Only way to have hardware reach this sort of efficiency is to embed the model in...

tclancy · 2026-03-23T16:35:52 1774283752

I think you're ignoring the inevitable march of progress. Phones will get big enough to hold it soon.

tren_hard · 2026-03-23T18:34:44 1774290884

Instead of slapping on an extra battery pack, it will be an onboard llm model. Could have lifecycles just like phones.

Getting bigger (foldable) phones, without losing battery life, and running useable models in the same form-factor is a pretty big ask.

RALaBarge · 2026-03-23T17:34:45 1774287285

I think the future is the model becoming lighter not the hardware becoming heavier

Tade0 · 2026-03-23T17:51:47 1774288307

The hardware will become heavier regardless I'm afraid.

TeMPOraL · 2026-03-24T10:06:41 1774346801

Good. It's ridiculously tiny and lightweight these days.

Especially with phones; the first thing everyone does after buying their new uber thin iPhone is buying a case for it, which doubles its thickness.

intrasight · 2026-03-23T16:26:44 1774283204

I think for many reasons this will become the dominant paradigm for end user devices.

Moore's law will shrink it to 8mm soon. I think it'll be like a microSD card you plug in.

Or we develop a new silicon process that can mimic synaptic weights in biology. Synapses have plasticity.

bigyabai · 2026-03-23T16:30:54 1774283454

One big bottleneck is SRAM cost. Even an 8b model would probably end up being hundreds of dollars to run locally on that kind of hardware. Especially unpalatable if the model quality keeps advancing year-by-year.

> Or we develop a new silicon process that can mimic synaptic weights in biology. Synapses have plasticity.
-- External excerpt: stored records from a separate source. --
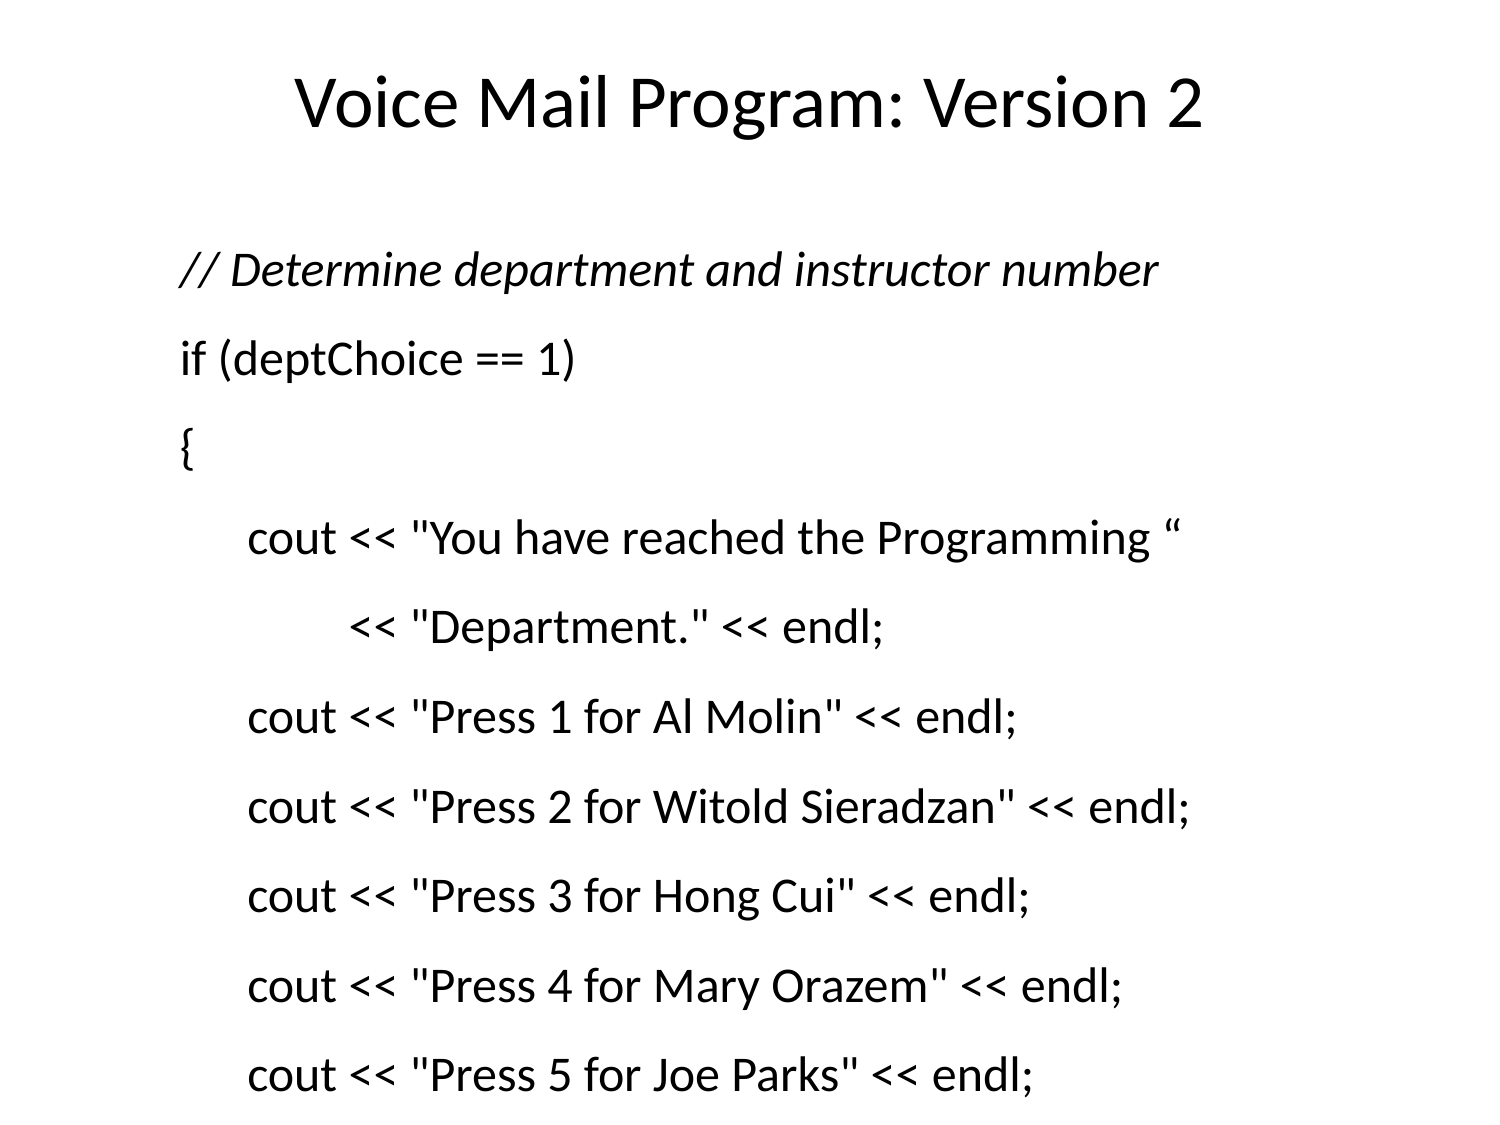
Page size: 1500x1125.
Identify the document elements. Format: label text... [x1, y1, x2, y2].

title Voice Mail Program: Version 2 [75, 45, 1425, 228]
list // Determine department and instructor number if (deptChoice == 1) { cout << "You have reached the Programming “ << "Department." << endl; cout << "Press 1 for Al Molin" << endl; cout << "Press 2 for Witold Sieradzan" << endl; cout << "Press 3 for Hong Cui" << endl; cout << "Press 4 for Mary Orazem" << endl; cout << "Press 5 for Joe Parks" << endl; cout << "Press any other number to go to the secretary“ << endl; cin >> instChoice; [75, 228, 1450, 1063]
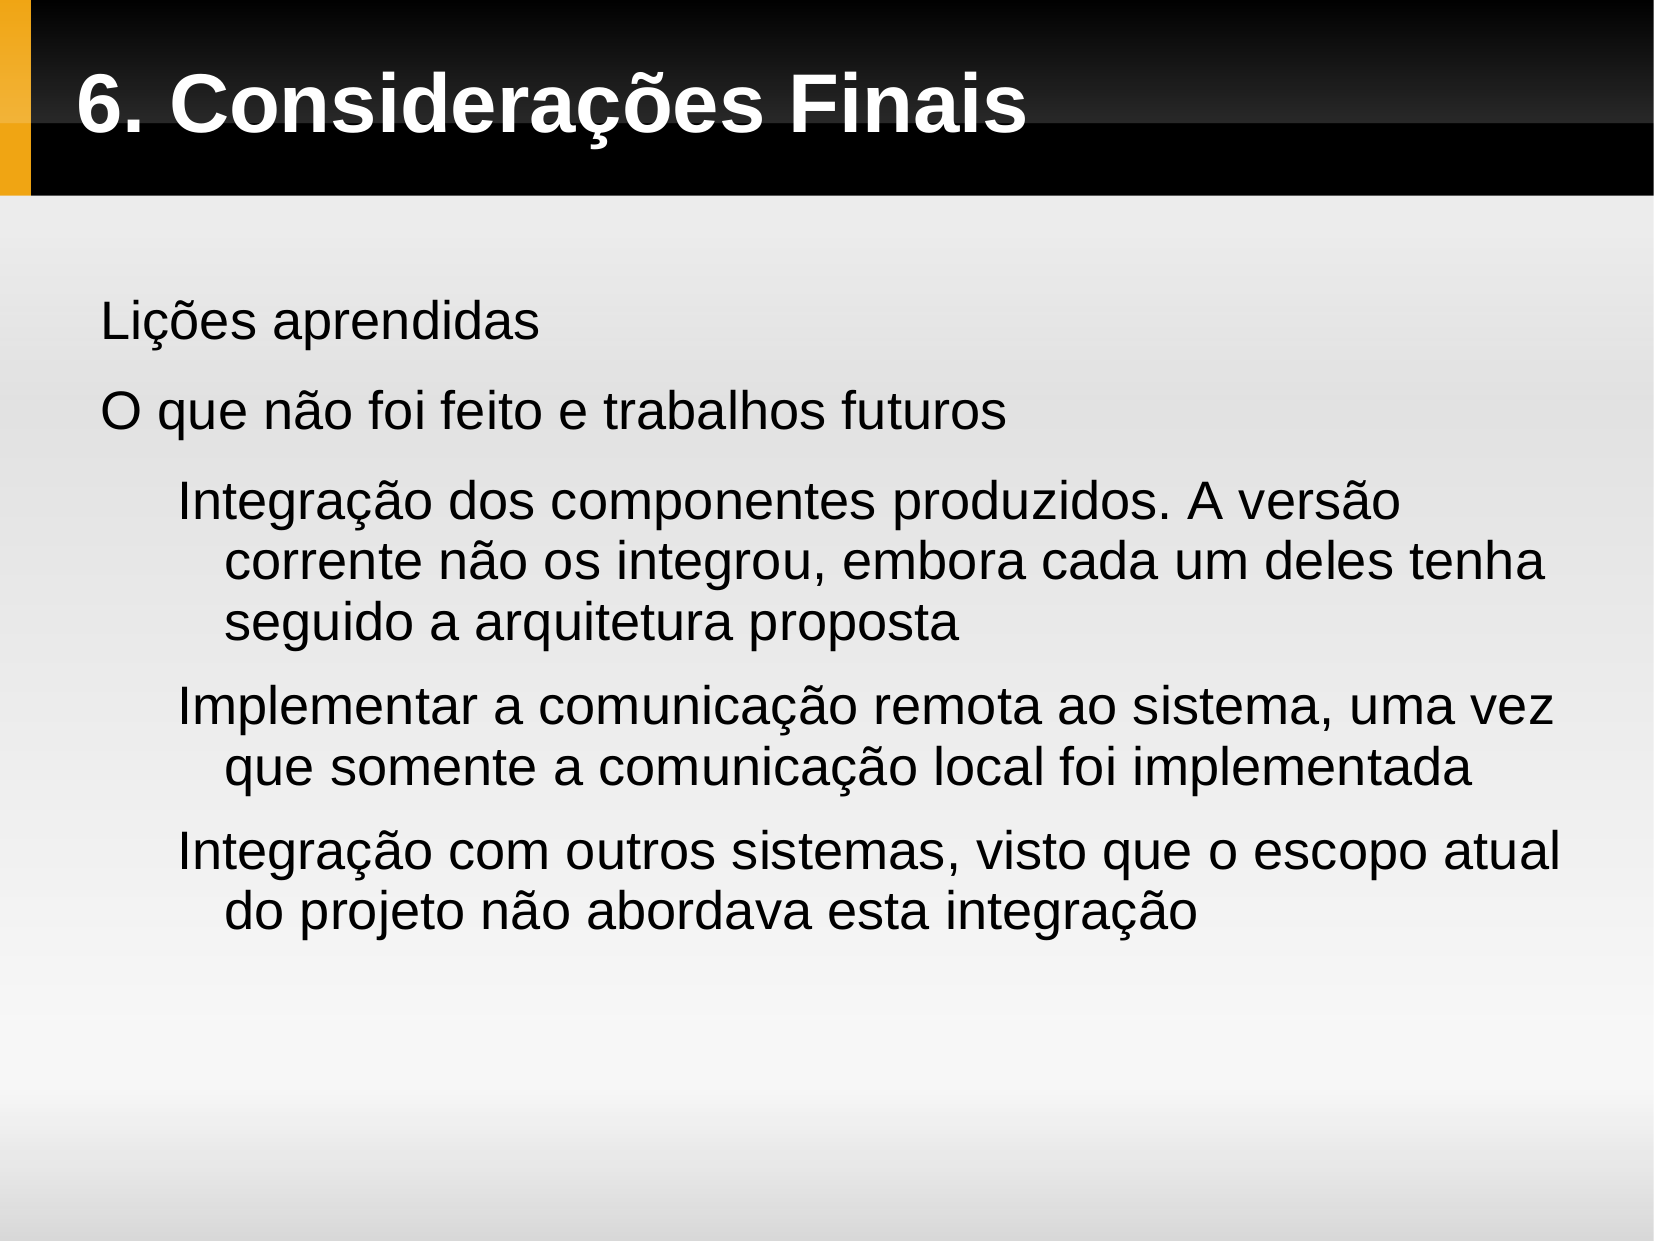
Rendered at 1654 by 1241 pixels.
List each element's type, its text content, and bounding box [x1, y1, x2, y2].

picture [0, 0, 1654, 1241]
list Lições aprendidas O que não foi feito e trabalhos futuros Integração dos componentes produzidos. A versão corrente não os integrou, embora cada um deles tenha seguido a arquitetura proposta Implementar a comunicação remota ao sistema, uma vez que somente a comunicação local foi implementada Integração com outros sistemas, visto que o escopo atual do projeto não abordava esta integração [82, 290, 1571, 1109]
title 6. Considerações Finais [76, 0, 1565, 208]
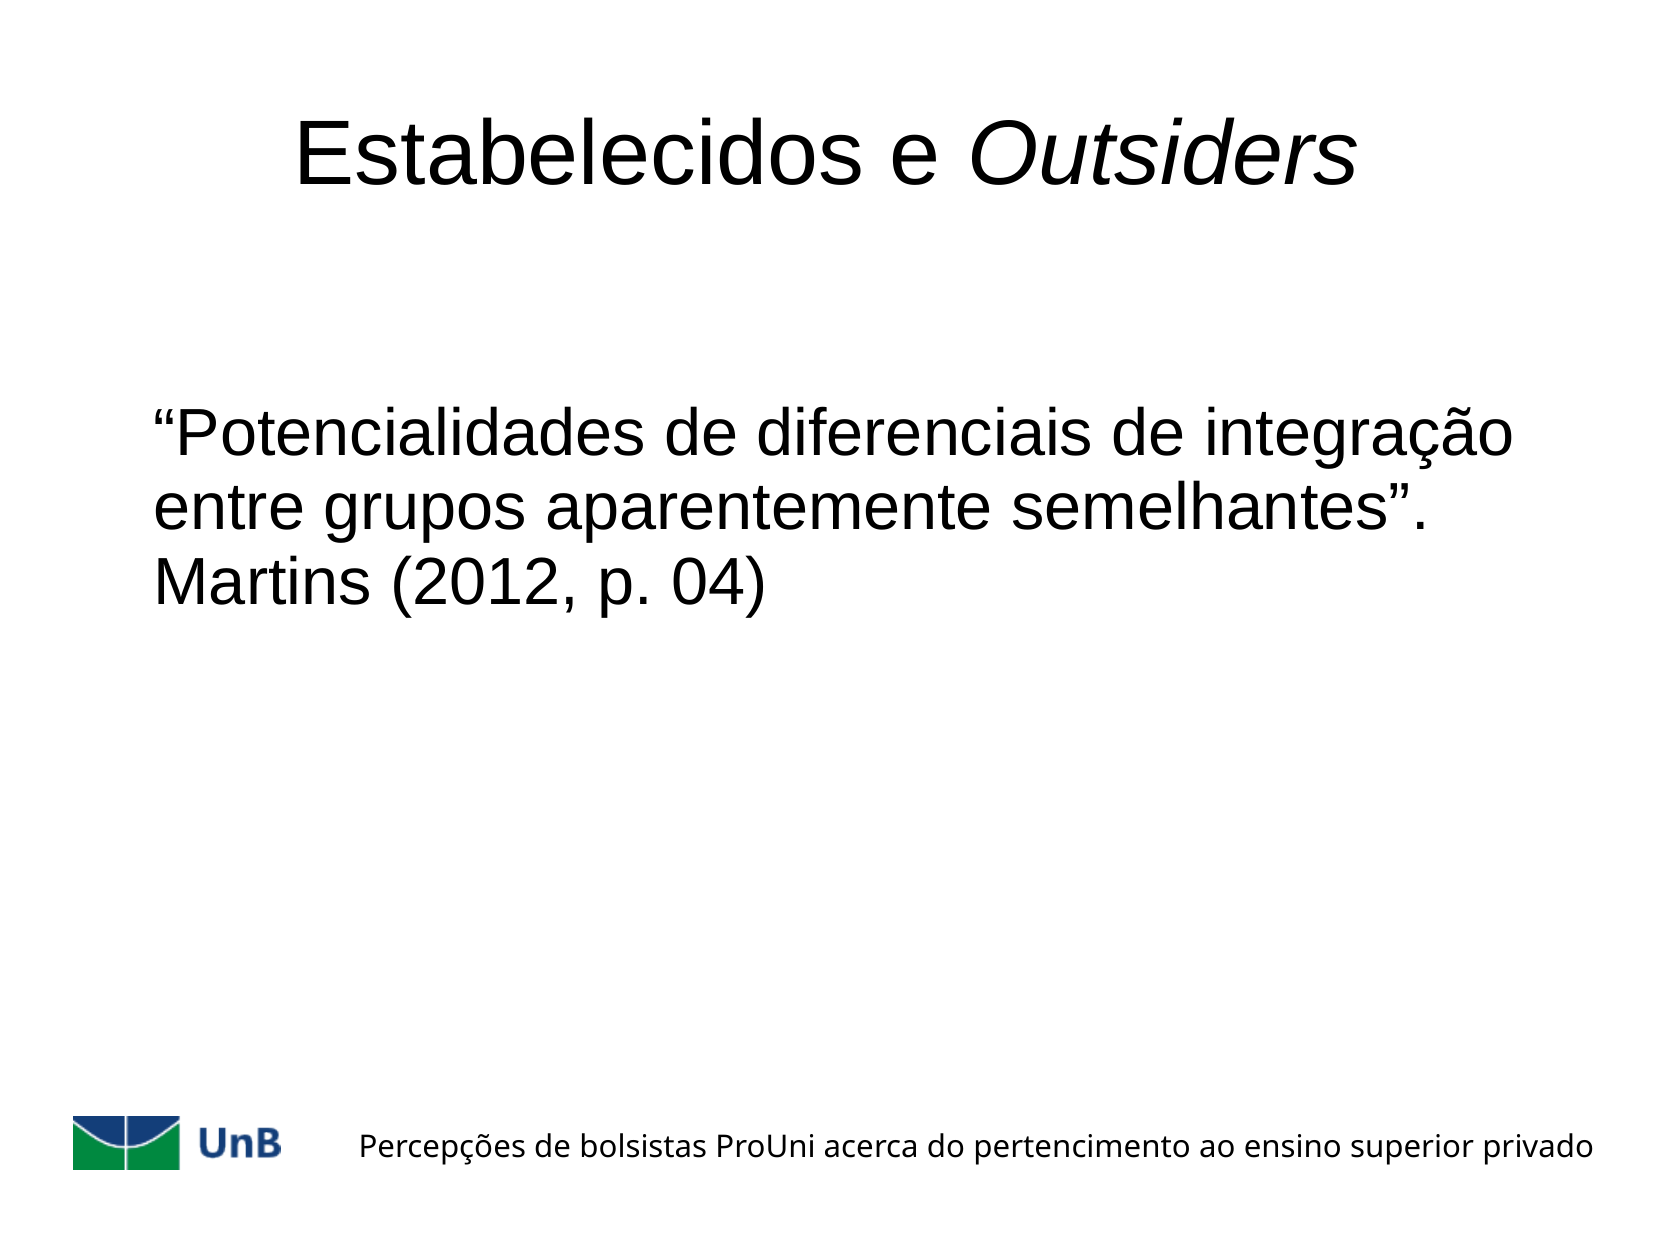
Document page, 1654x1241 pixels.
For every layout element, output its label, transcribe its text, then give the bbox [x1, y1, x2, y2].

list “Potencialidades de diferenciais de integração entre grupos aparentemente semelhantes”. Martins (2012, p. 04) [82, 290, 1538, 1010]
picture [73, 1116, 281, 1170]
title Estabelecidos e Outsiders [82, 49, 1571, 257]
text_box Percepções de bolsistas ProUni acerca do pertencimento ao ensino superior privado [343, 1116, 1554, 1166]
It's amazing to me that people consider this to be more realistic than FAANG collaborating on a CUDA-killer. I guess Nvidia really does deserve their valuation.

intrasight · 2026-03-23T16:48:02 1774284482

> bottleneck is SRAM cost

Not for this approach

ottah · 2026-03-23T16:38:36 1774283916

That's actually pretty cool, but I'd hate to freeze a models weights into silicon without having an incredibly specific and broad usecase.

patapong · 2026-03-23T17:39:00 1774287540

Depends on cost IMO - if I could buy a Kimi K2.5 chip for a couple of hundred dollars today I would probably do it.

whatever1 · 2026-03-23T17:42:04 1774287724

I mean if it was small enough to fit in an iPhone why not? Every year you would fabricate the new chip with the best model. They do it already with the camera pipeline chips.

superxpro12 · 2026-03-23T17:46:50 1774288010

Sounds like just the sort of thing FGPA's were made for.

The $$$ would probably make my eyes bleed tho.

chrsw · 2026-03-23T18:04:45 1774289085

Current FPGAs would have terrible performance. We need some new architecture combining ASIC LLM perf and sparse reconfiguration support maybe.

0x457 · 2026-03-23T18:49:46 1774291786

Wouldn't it be the opposite of freezing weights?